Tutorial: consumer-per-partition

consumer-per-partition

A consumer that is subscribed to multiple partitions can control the mix of messages consumed from each partition. How this is done is explained here.

The example below simulates a partition 0 which is slow (2s per consume). Other partitions consume at a rate of 0.5s. To use the example, create a topic "test" with two partitions. Produce 500 message to both partitions. This example does not require an active producer. Run the example to see the result. Run multiple instances to see the rebalancing take effect.

/*
 * node-rdkafka - Node.js wrapper for RdKafka C/C++ library
 *
 * Copyright (c) 2016 Blizzard Entertainment
 *
 * This software may be modified and distributed under the terms
 * of the MIT license.  See the LICENSE.txt file for details.
 */

var Kafka = require('../');

var consumer = new Kafka.KafkaConsumer({
  //'debug': 'all',
  'metadata.broker.list': 'localhost:9092',
  'group.id': 'node-rdkafka-consumer-per-partition-example',
  'enable.auto.commit': false,
  'rebalance_cb': true,
}, {
  'auto.offset.reset': 'earliest', // start from the beginning
});

var topicName = 'test';

// Keep track of which partitions are assigned.
var assignments = [];

//logging debug messages, if debug is enabled
consumer.on('event.log', function(log) {
  console.log(log);
});

//logging all errors
consumer.on('event.error', function(err) {
  console.error('Error from consumer');
  console.error(err);
});

consumer.on('ready', function(arg) {
  console.log('consumer ready: ' + JSON.stringify(arg));

  consumer.subscribe([topicName]);

  // Remove the default timeout so that we won't wait on each consume
  consumer.setDefaultConsumeTimeout(0);

  // start a regular consume loop in flowing mode.
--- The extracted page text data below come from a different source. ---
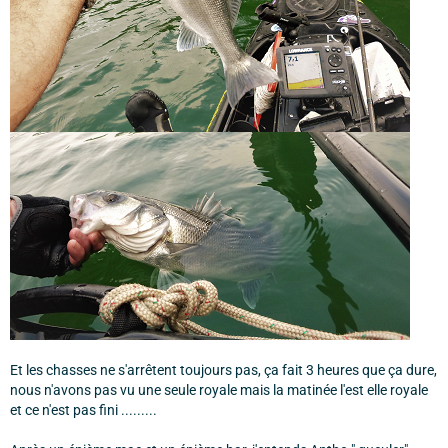
Et les chasses ne s'arrêtent toujours pas, ça fait 3 heures que ça dure,
nous n'avons pas vu une seule royale mais la matinée l'est elle royale
et ce n'est pas fini .........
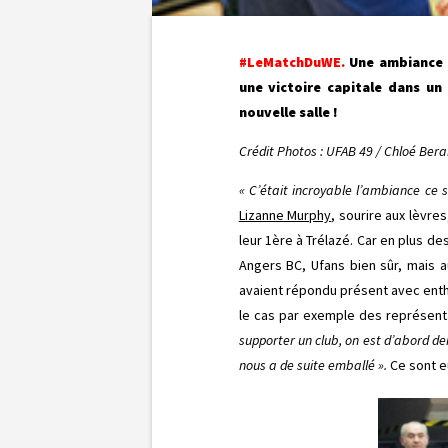
#LeMatchDuWE.
Une ambiance 
une victoire capitale dans un
nouvelle salle !
Crédit Photos : UFAB 49 / Chloé Ber
« C’était incroyable l’ambiance ce 
Lizanne Murphy
, sourire aux lèvre
leur 1ère à Trélazé. Car en plus de
Angers BC, Ufans bien sûr, mais 
avaient répondu présent avec en
le cas par exemple des représenta
supporter un club, on est d’abord d
nous a de suite emballé ».
Ce sont eu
This won't result in any
  // messages because will we start consuming from a partition directly.
  // This is required to serve the rebalancing events
  consumer.consume();
});

// Start our own consume loops for all newly assigned partitions
consumer.on('rebalance', function(err, updatedAssignments) {
  console.log('rebalancing done, got partitions assigned: ', updatedAssignments.map(function(a) {
    return a.partition;
  }));

  // find new assignments
  var newAssignments = updatedAssignments.filter(function (updatedAssignment) {
    return !assignments.some(function (assignment) {
      return assignment.partition === updatedAssignment.partition;
    });
  });

  // update global assignments array
  assignments = updatedAssignments;

  // then start consume loops for the new assignments
  newAssignments.forEach(function (assignment) {
    startConsumeMessages(assignment.partition);
  });
});

function startConsumeMessages(partition) {
  console.log('partition: ' + partition + ' starting to consume');

  function consume() {
    var isPartitionAssigned = assignments.some(function(assignment) {
      return assignment.partition === partition;
    });

    if (!isPartitionAssigned) {
      console.log('partition: ' + partition + ' stop consuming');
      return;
    }

    // consume per 5 messages
    consumer.consume(5, topicName, partition, callback);
  }

  function callback(err, messages) {
    messages.forEach(function(message) {
      // consume the message
      console.log('partition ' + message.partition + ' value ' + message.value.toString());
      consumer.commitMessage(message);
    });

    if (messages.length > 0) {
      consumer.commitMessage(messages.pop());
    }

    // simulate performance
    setTimeout(consume, partition === 0 ? 2000 : 500);
  }

  // kick-off recursive consume loop
  consume();
}

consumer.on('disconnected', function(arg) {
  console.log('consumer disconnected. ' + JSON.stringify(arg));
});

//starting the consumer
consumer.connect();

//stopping this example after 30s
setTimeout(function() {
  consumer.disconnect();
}, 30000);